Abbreviation: NA, not assessed for low number of events.

p = .054.

The survival curve (for the occurrence of peri‐implantitis) was significantly different between smokers and nonsmokers, being a mean survival time of 9.1 years [8.8–9.5 years] for nonsmokers and 7.6 years [6.7–8.6 years] for smokers. For periodontitis, no differences were found considering the entire sample, but curves differ significantly when considering subjects with more than 3.5 years of follow‐up. No differences were found for both smoking and periodontal status regarding implant failure.

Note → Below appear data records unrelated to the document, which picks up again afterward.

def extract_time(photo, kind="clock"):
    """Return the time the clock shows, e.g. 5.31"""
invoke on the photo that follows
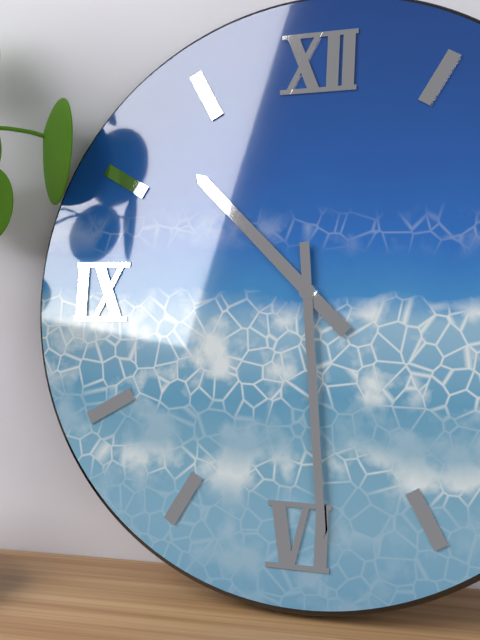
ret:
10.29
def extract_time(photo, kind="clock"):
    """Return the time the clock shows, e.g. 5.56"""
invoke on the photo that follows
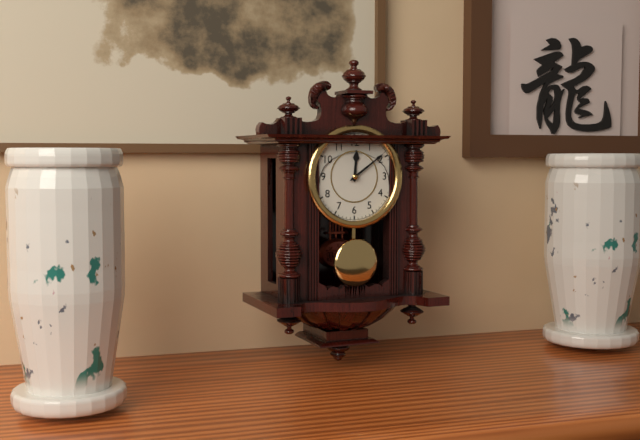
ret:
12.09
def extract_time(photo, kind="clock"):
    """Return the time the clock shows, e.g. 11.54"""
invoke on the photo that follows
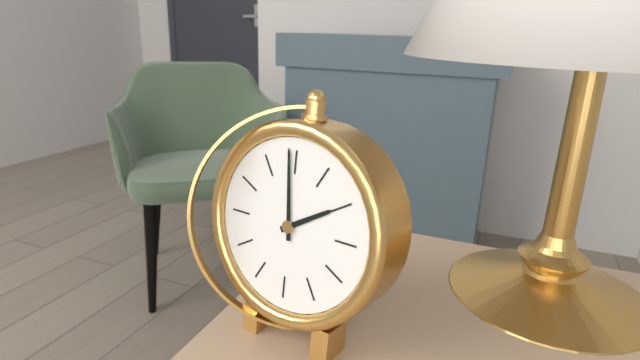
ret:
1.59
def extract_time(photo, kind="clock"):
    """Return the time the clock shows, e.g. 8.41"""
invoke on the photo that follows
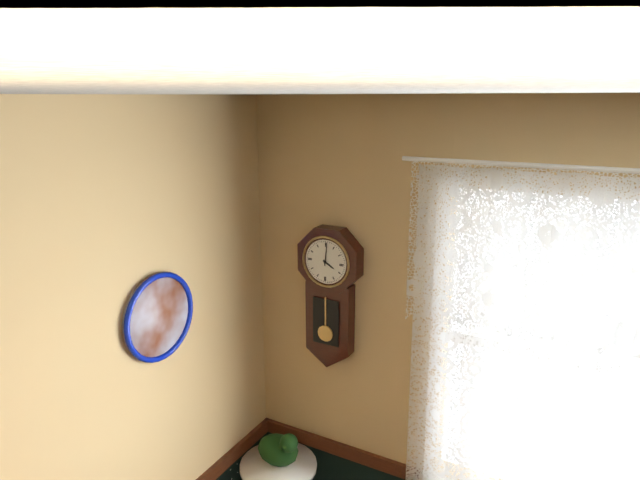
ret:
4.01
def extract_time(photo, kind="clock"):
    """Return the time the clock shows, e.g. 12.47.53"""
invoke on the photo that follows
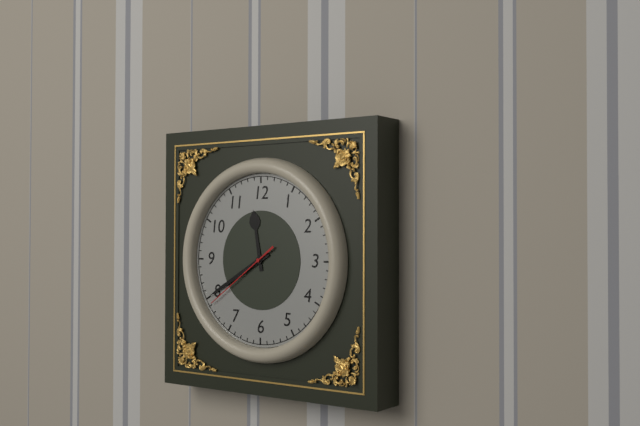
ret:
11.40.39
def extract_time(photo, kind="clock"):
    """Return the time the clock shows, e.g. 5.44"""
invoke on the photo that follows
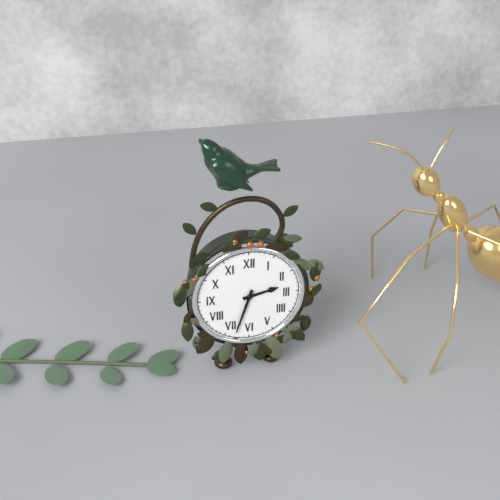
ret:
2.33
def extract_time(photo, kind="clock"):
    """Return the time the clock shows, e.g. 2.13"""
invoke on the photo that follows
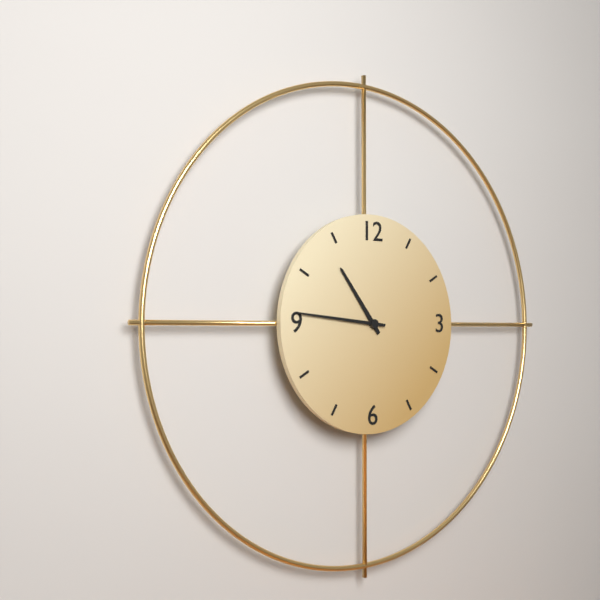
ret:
10.46
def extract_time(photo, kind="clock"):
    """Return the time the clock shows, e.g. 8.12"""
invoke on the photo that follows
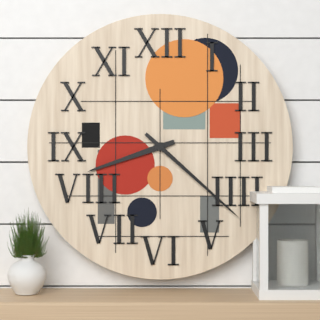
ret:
8.22
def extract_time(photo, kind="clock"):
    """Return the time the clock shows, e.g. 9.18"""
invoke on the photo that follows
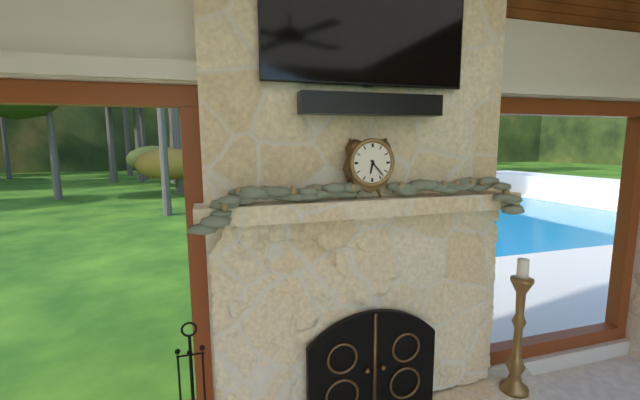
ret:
6.23
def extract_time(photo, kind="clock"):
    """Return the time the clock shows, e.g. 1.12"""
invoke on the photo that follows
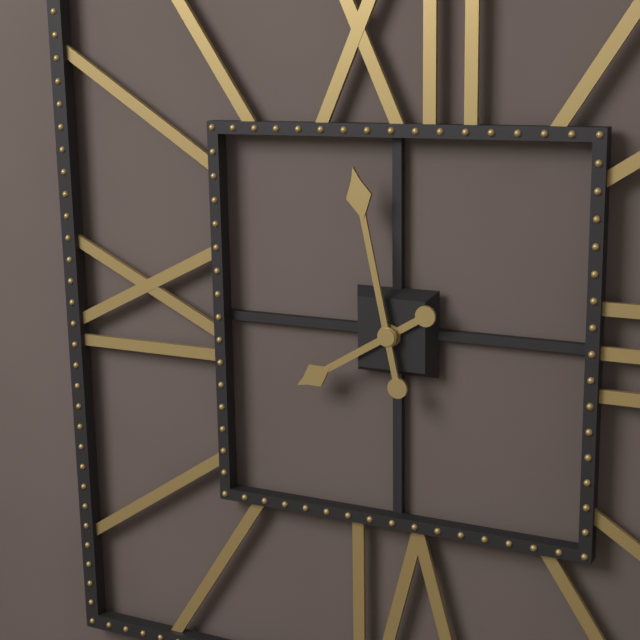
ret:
7.58
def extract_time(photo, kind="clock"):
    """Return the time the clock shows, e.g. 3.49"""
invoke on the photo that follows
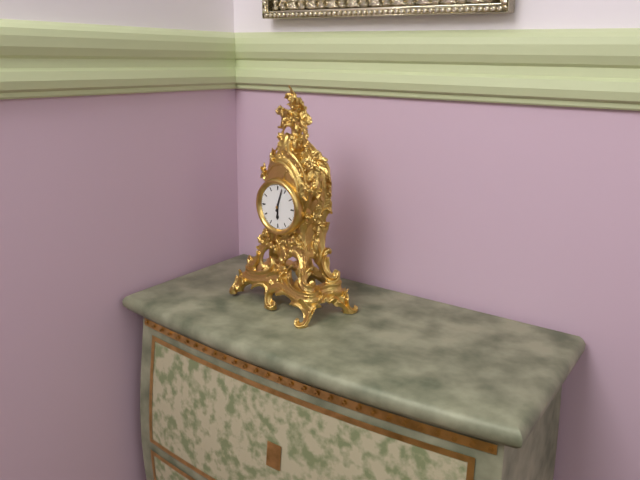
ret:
6.03
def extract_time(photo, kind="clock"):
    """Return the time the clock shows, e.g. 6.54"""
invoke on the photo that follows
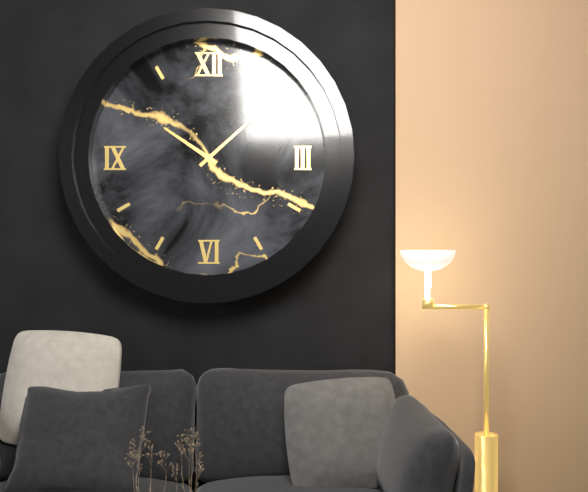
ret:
10.08
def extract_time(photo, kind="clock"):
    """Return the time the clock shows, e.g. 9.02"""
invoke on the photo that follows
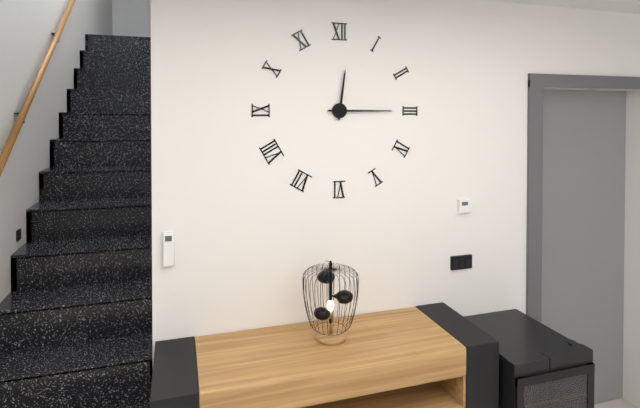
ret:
12.15
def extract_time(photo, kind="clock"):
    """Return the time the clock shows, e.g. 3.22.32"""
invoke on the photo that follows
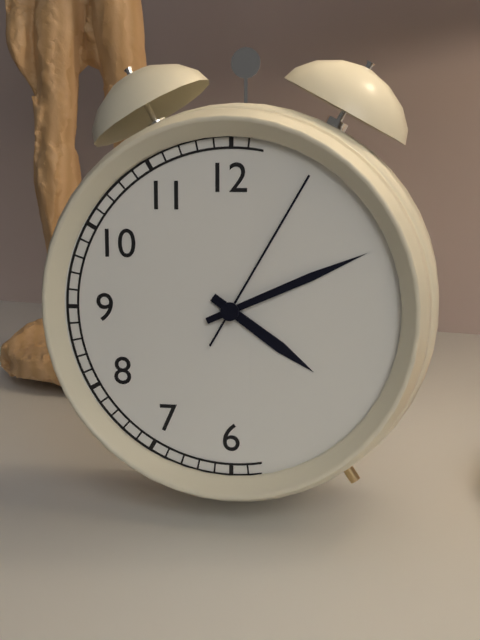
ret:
4.11.05
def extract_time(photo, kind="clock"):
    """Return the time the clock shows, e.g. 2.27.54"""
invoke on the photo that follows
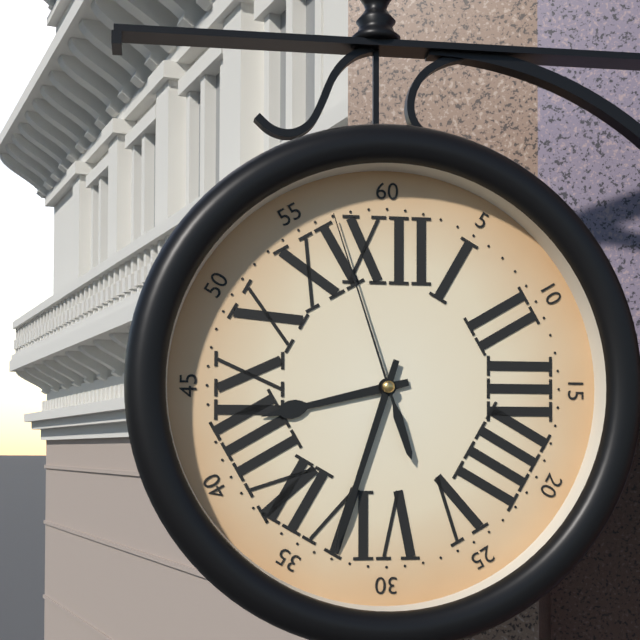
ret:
8.33.57
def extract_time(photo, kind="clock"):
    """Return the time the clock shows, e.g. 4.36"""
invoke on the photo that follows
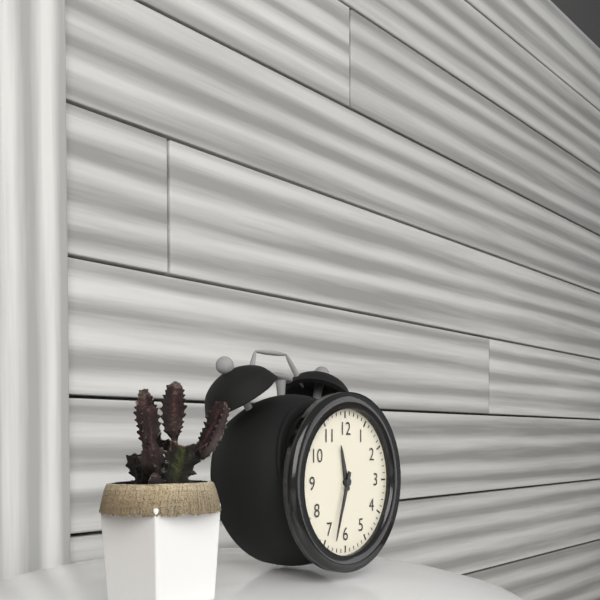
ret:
11.33
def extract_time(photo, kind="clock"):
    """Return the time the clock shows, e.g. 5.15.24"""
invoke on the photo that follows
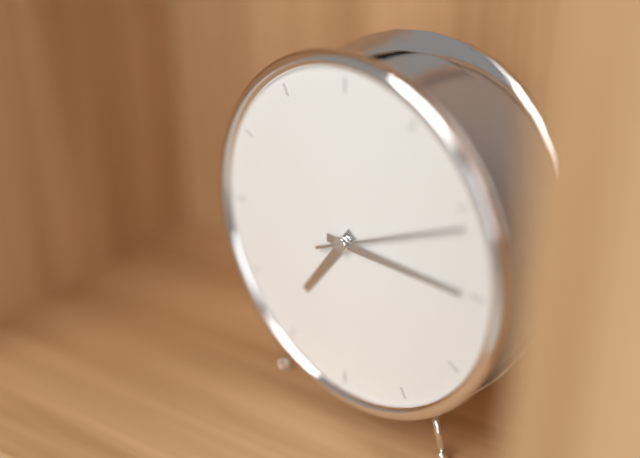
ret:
7.15.11
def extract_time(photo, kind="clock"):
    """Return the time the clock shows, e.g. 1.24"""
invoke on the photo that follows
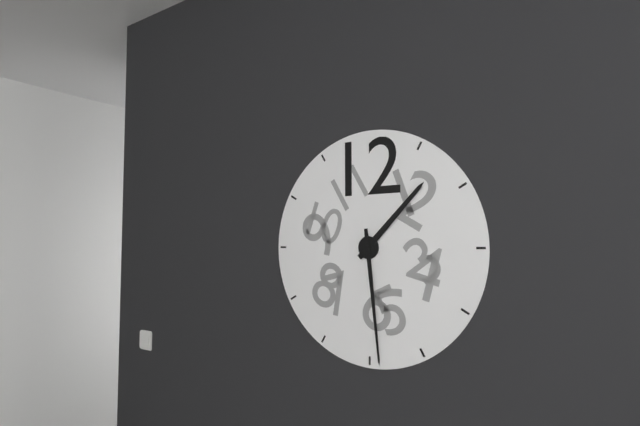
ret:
1.29
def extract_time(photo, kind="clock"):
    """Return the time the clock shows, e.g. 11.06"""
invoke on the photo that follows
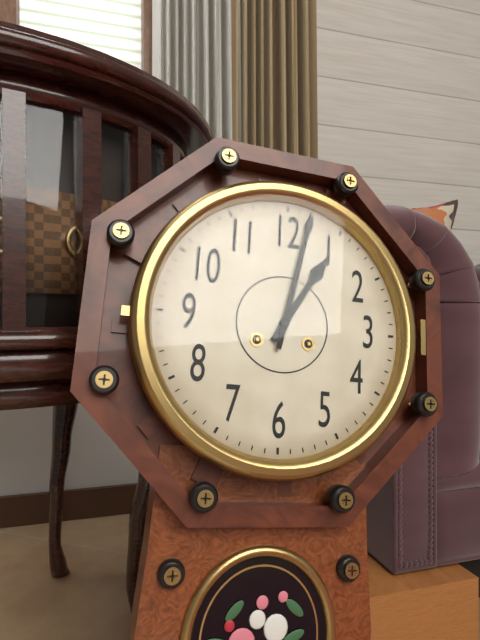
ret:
1.02
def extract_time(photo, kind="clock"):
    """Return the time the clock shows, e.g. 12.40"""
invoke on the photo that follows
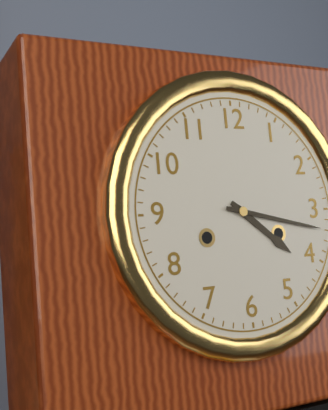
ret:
4.17
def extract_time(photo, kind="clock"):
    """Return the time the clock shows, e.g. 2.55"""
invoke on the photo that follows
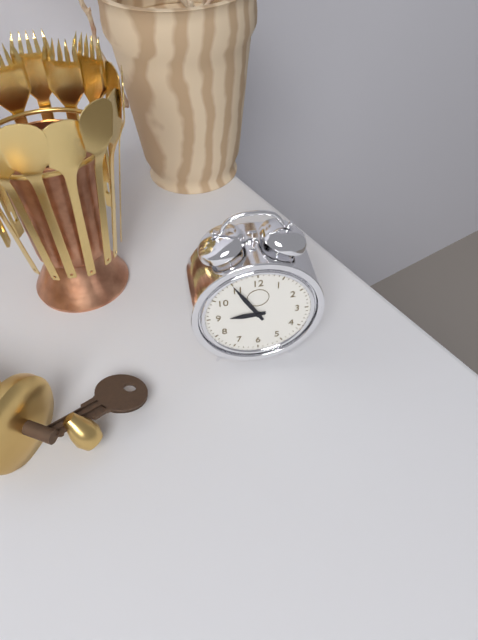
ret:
8.55
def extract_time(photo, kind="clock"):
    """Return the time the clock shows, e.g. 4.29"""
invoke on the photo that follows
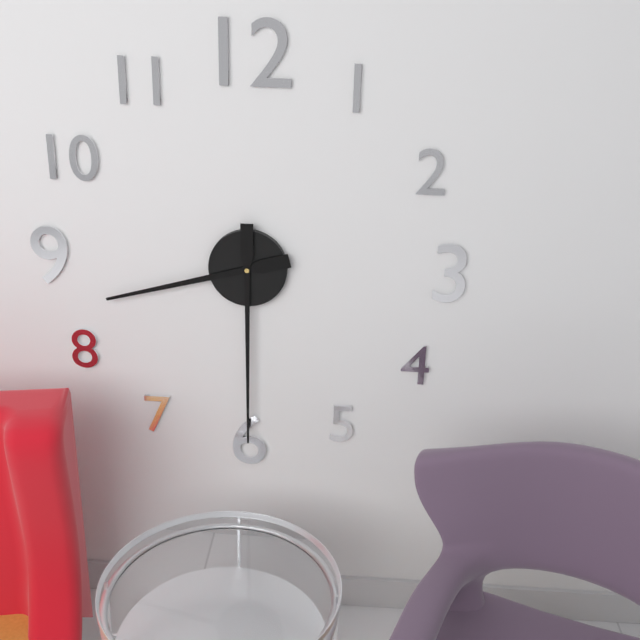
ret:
8.30
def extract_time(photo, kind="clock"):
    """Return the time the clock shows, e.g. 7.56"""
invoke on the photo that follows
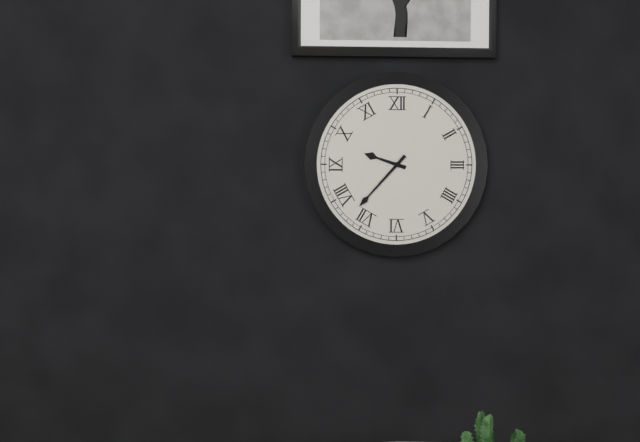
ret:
9.37
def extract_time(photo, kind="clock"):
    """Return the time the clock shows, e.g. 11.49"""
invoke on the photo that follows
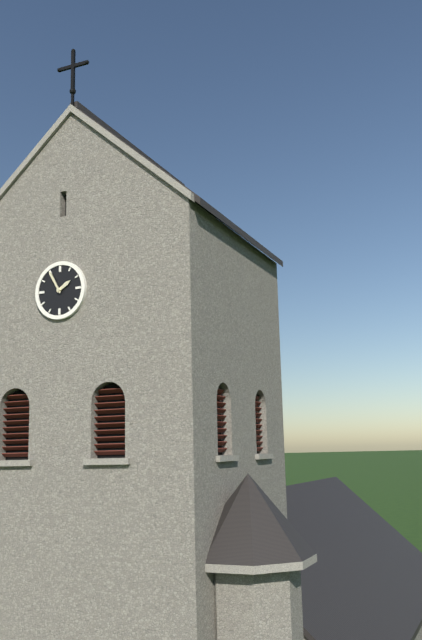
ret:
1.55
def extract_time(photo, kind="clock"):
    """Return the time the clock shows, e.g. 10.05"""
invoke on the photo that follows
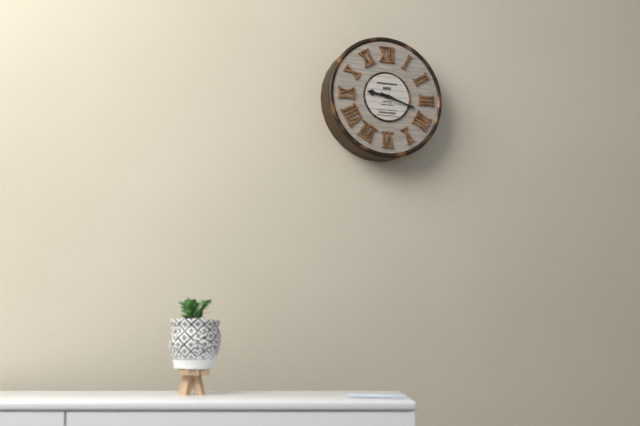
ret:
9.18
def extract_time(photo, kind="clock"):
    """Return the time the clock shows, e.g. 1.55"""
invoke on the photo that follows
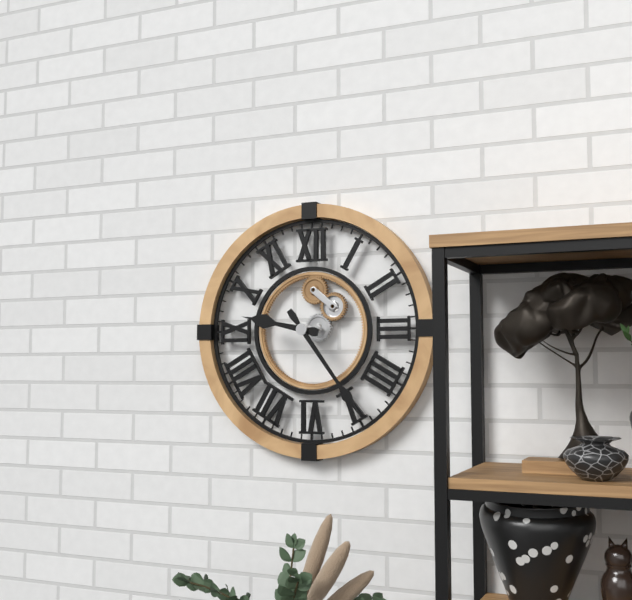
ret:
9.24
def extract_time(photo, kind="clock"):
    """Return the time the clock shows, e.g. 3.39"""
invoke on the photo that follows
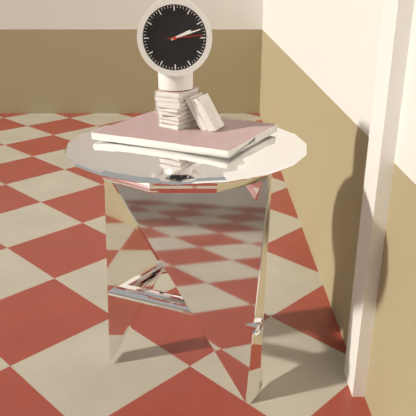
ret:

The results of the multilevel analysis were presented in Appendix S2. The analysis revealed that the use of anti‐inflammatory drugs has a negative significant effect on the occurrence of peri‐implantitis in the entire sample (OR = 2.123, 95% CI: 1.018–7.560, p = .042), while the effect is not significant when considering the subgroup of subjects with more than 1‐year follow‐up (p = .065).

DISCUSSION

The present paper reported the results of an observational investigation on a cohort of subjects treated in a University Clinic. The evaluation of survival curves revealed that the use of anti‐inflammatory drugs had a statistically significant effect in lowering the mean time free from peri‐implantitis (patient level).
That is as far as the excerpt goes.